++++ Exercise input ++++

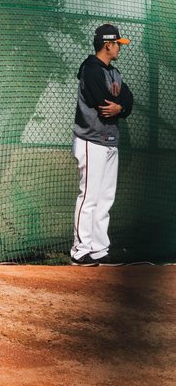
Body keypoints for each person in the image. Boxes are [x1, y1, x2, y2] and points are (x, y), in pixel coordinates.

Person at [70, 23, 133, 267]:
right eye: (118, 44)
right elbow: (102, 103)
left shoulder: (114, 72)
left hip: (110, 140)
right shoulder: (90, 69)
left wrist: (121, 106)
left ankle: (98, 249)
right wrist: (119, 104)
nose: (120, 48)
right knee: (89, 196)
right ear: (108, 44)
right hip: (91, 140)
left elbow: (128, 99)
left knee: (105, 198)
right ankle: (80, 250)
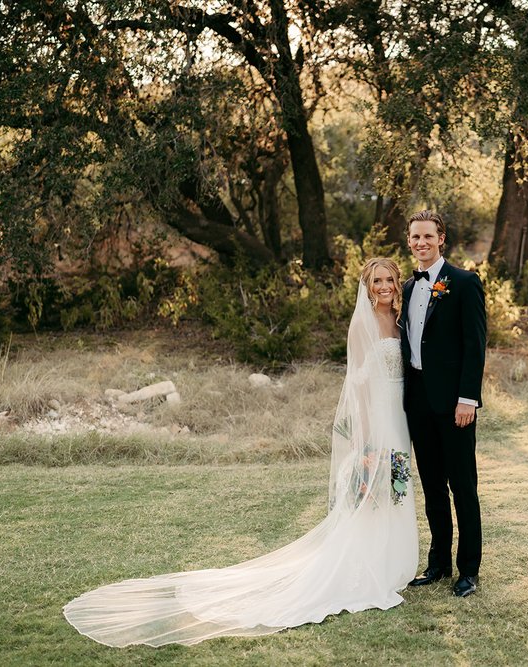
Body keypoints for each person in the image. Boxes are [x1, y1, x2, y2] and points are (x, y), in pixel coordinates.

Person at [63, 258, 417, 646]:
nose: (383, 286)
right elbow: (358, 387)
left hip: (401, 417)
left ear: (397, 283)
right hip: (377, 420)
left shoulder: (400, 322)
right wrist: (365, 442)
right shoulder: (360, 325)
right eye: (376, 281)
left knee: (396, 491)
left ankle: (392, 564)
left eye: (389, 280)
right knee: (372, 494)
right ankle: (365, 570)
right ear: (367, 286)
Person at [400, 210, 487, 598]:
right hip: (417, 402)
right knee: (432, 485)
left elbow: (475, 345)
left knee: (462, 486)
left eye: (427, 236)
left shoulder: (464, 283)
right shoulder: (405, 287)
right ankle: (438, 563)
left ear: (441, 239)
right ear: (409, 241)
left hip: (455, 404)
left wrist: (468, 398)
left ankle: (468, 570)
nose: (421, 243)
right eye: (415, 237)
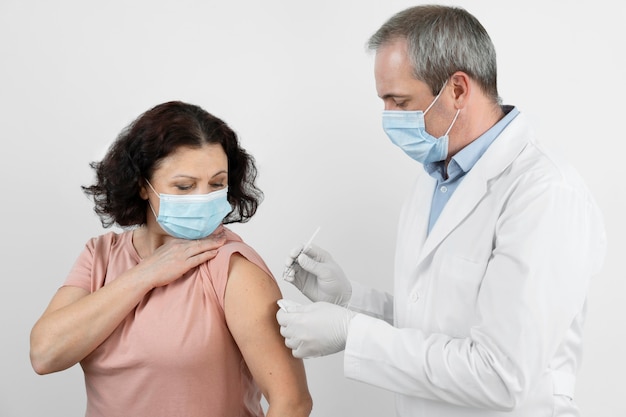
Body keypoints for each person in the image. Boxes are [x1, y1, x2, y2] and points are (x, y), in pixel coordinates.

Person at [276, 5, 606, 417]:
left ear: (458, 90)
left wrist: (352, 333)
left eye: (399, 101)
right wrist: (349, 299)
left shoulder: (544, 192)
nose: (388, 119)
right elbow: (437, 325)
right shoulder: (438, 176)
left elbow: (500, 376)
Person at [30, 101, 312, 417]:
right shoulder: (100, 256)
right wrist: (144, 275)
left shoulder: (234, 269)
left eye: (217, 183)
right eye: (184, 186)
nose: (203, 198)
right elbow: (45, 355)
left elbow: (292, 403)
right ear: (142, 185)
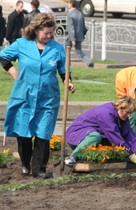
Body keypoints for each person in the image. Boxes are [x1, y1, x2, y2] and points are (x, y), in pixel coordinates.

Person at [0, 13, 76, 178]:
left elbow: (64, 70)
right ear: (35, 30)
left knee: (43, 133)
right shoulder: (22, 44)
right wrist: (13, 71)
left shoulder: (56, 48)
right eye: (45, 33)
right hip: (24, 96)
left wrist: (68, 81)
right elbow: (3, 56)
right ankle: (25, 163)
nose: (49, 36)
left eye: (51, 33)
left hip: (47, 98)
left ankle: (39, 169)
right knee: (24, 133)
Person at [64, 96, 136, 166]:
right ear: (120, 107)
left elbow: (129, 135)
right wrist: (130, 154)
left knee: (105, 140)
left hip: (91, 136)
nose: (129, 115)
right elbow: (114, 136)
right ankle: (73, 157)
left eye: (130, 113)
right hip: (76, 135)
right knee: (95, 136)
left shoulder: (122, 116)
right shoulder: (106, 113)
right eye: (127, 112)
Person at [66, 0, 94, 68]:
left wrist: (72, 39)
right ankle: (89, 62)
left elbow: (71, 28)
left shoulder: (70, 15)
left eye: (68, 3)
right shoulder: (80, 13)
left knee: (66, 52)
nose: (67, 5)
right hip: (79, 36)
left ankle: (67, 65)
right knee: (79, 51)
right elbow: (83, 26)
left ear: (71, 4)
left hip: (71, 37)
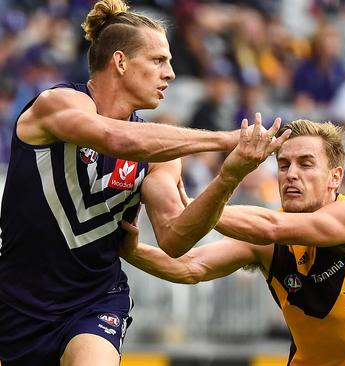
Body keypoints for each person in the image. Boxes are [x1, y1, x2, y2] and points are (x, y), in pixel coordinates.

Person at [0, 1, 290, 365]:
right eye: (158, 61)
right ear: (120, 62)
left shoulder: (161, 150)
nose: (170, 73)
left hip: (95, 300)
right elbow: (116, 140)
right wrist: (226, 139)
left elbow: (174, 237)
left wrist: (229, 176)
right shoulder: (56, 103)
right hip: (18, 302)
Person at [121, 119, 345, 366]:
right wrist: (130, 250)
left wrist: (197, 207)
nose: (291, 174)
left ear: (335, 177)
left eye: (306, 163)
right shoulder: (267, 243)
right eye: (284, 164)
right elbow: (190, 266)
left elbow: (271, 226)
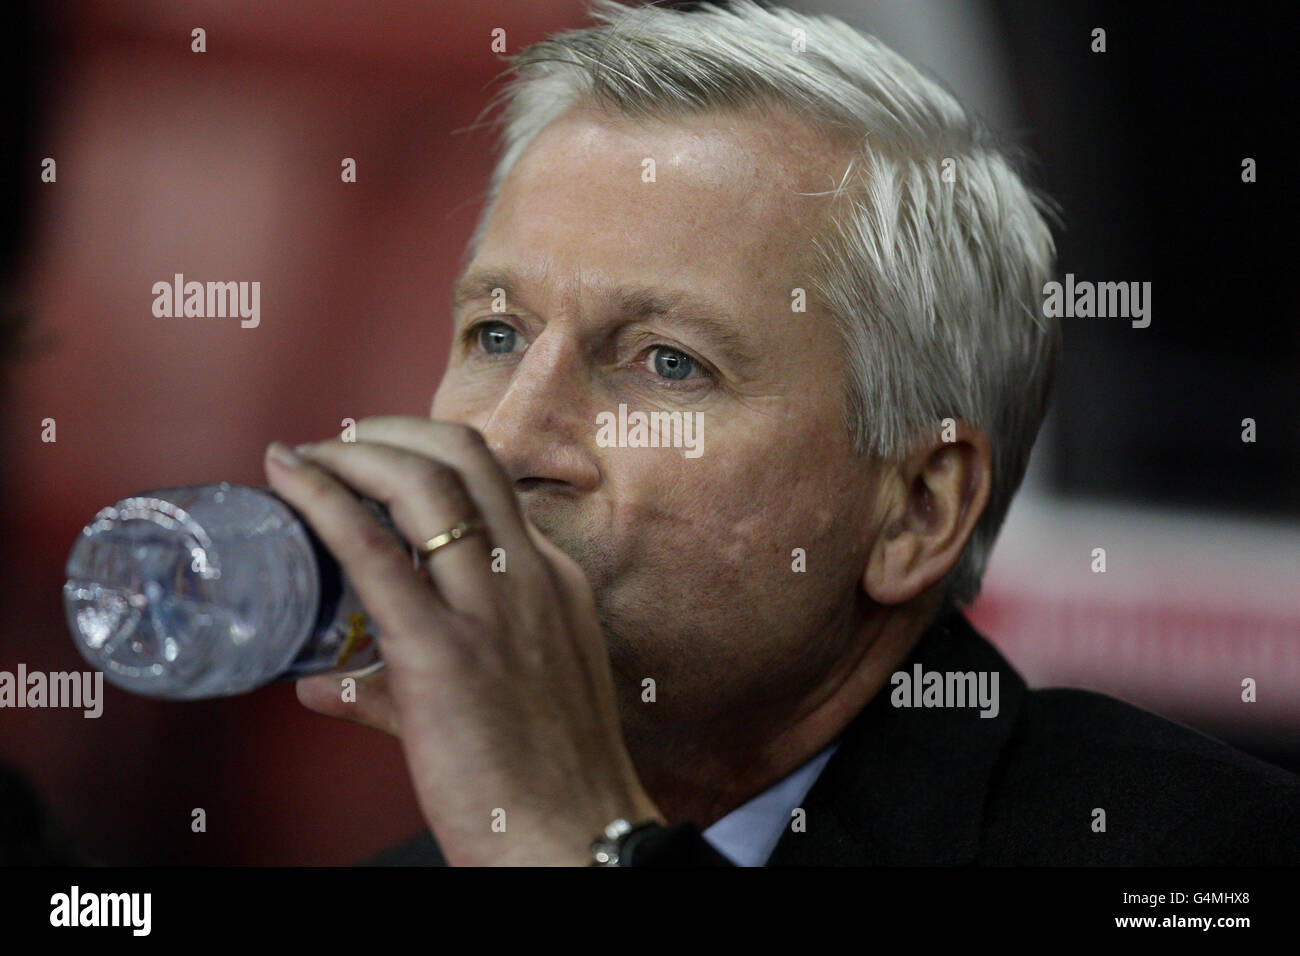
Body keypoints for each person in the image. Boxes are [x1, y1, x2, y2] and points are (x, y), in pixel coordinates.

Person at [260, 0, 1300, 865]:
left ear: (916, 509)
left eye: (667, 361)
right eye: (495, 332)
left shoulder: (1200, 852)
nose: (510, 438)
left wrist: (573, 846)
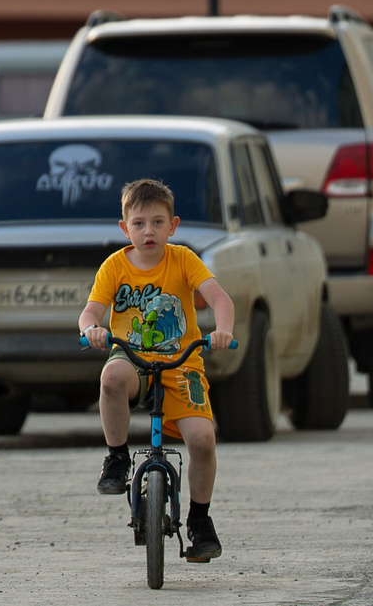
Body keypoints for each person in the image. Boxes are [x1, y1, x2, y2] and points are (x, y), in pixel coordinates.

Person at [78, 177, 238, 564]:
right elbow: (90, 312)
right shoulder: (114, 267)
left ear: (173, 225)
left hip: (181, 364)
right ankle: (117, 457)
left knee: (202, 440)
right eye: (138, 223)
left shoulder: (183, 259)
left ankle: (199, 521)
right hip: (133, 359)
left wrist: (223, 330)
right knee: (111, 377)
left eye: (157, 223)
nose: (148, 231)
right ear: (124, 228)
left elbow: (220, 298)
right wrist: (92, 330)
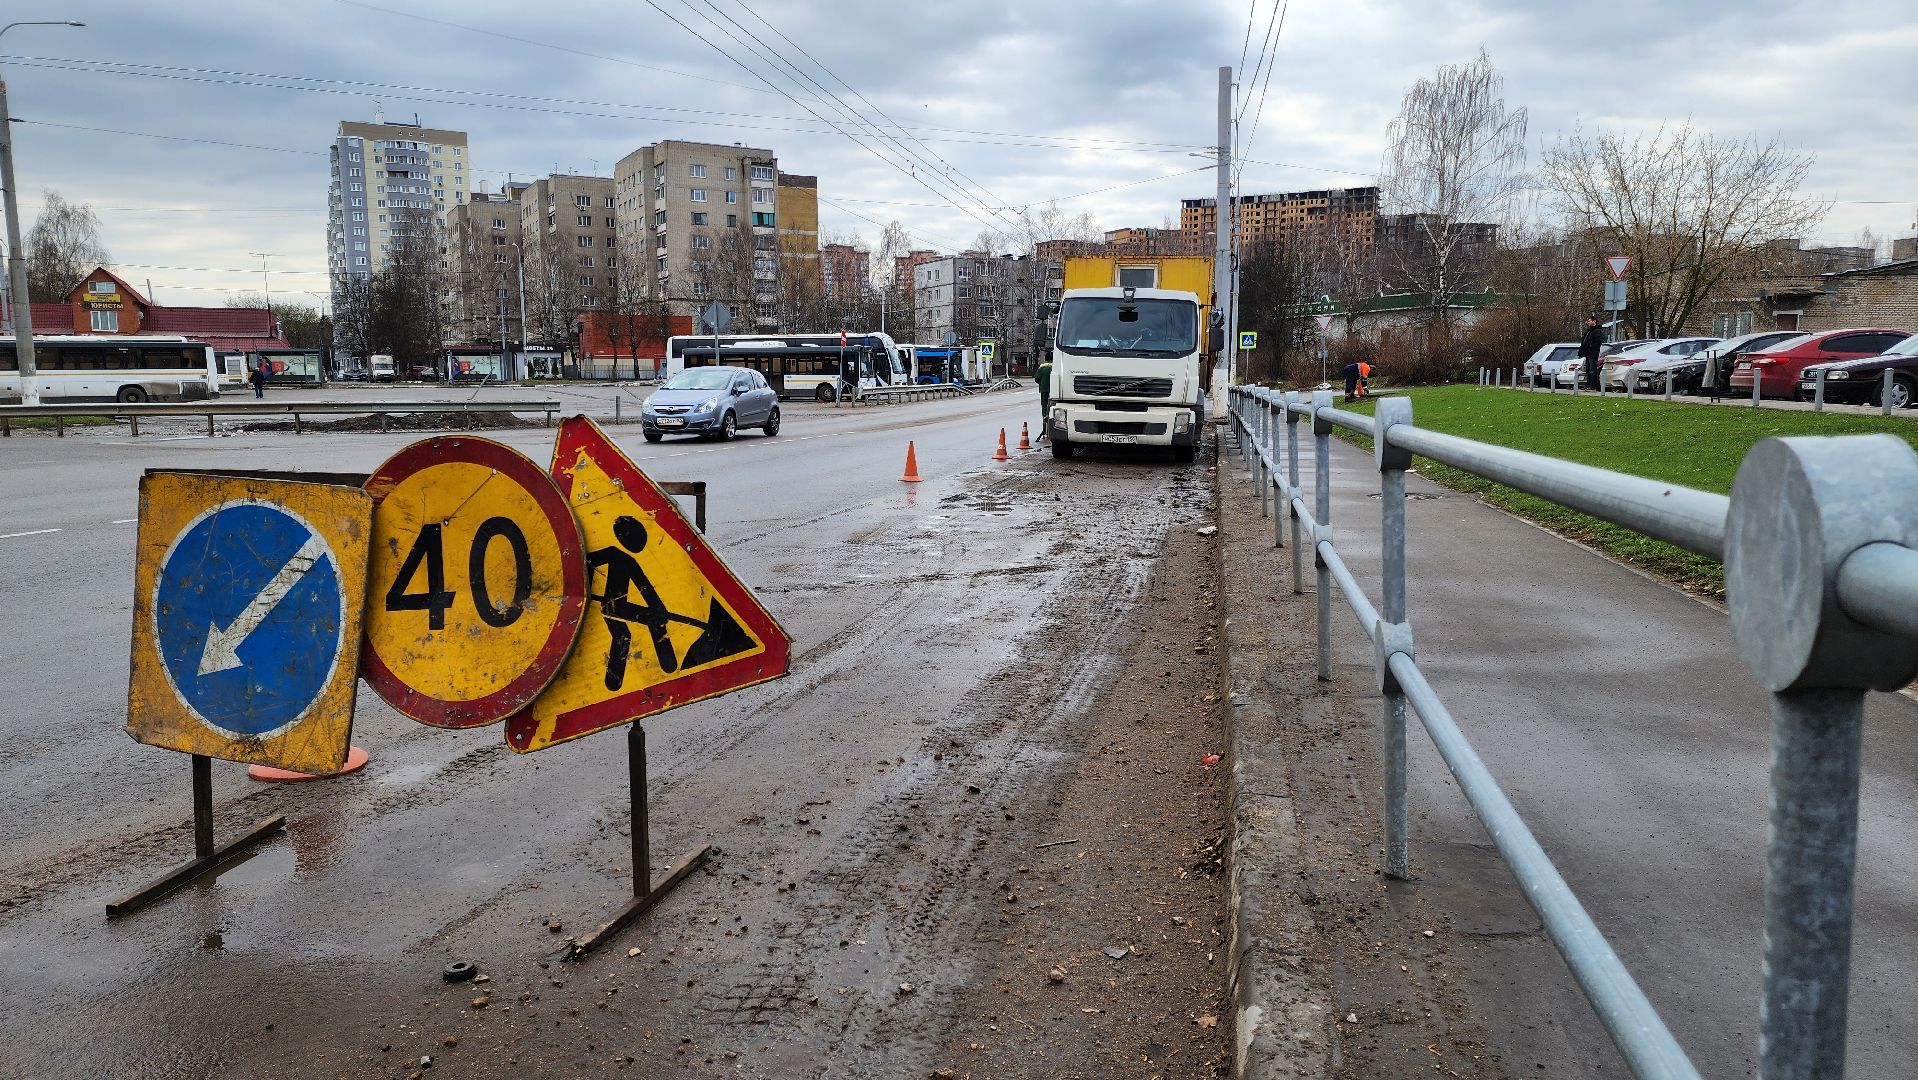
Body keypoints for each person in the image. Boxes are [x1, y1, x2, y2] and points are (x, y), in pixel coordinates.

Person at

++++

> Exercise details:
Each line from the one that contains "left eye: (157, 223)" through the end of the records should be restated exactly; include both end lines and leave any pictures out.

> Task output:
left eye: (157, 223)
nose: (148, 231)
right ear: (124, 228)
left elbow: (220, 298)
right wrist: (92, 330)
Body keypoints for each person in the image. Boxes are [x1, y1, x2, y2] and points are (x, y), in pixel coordinates.

Person at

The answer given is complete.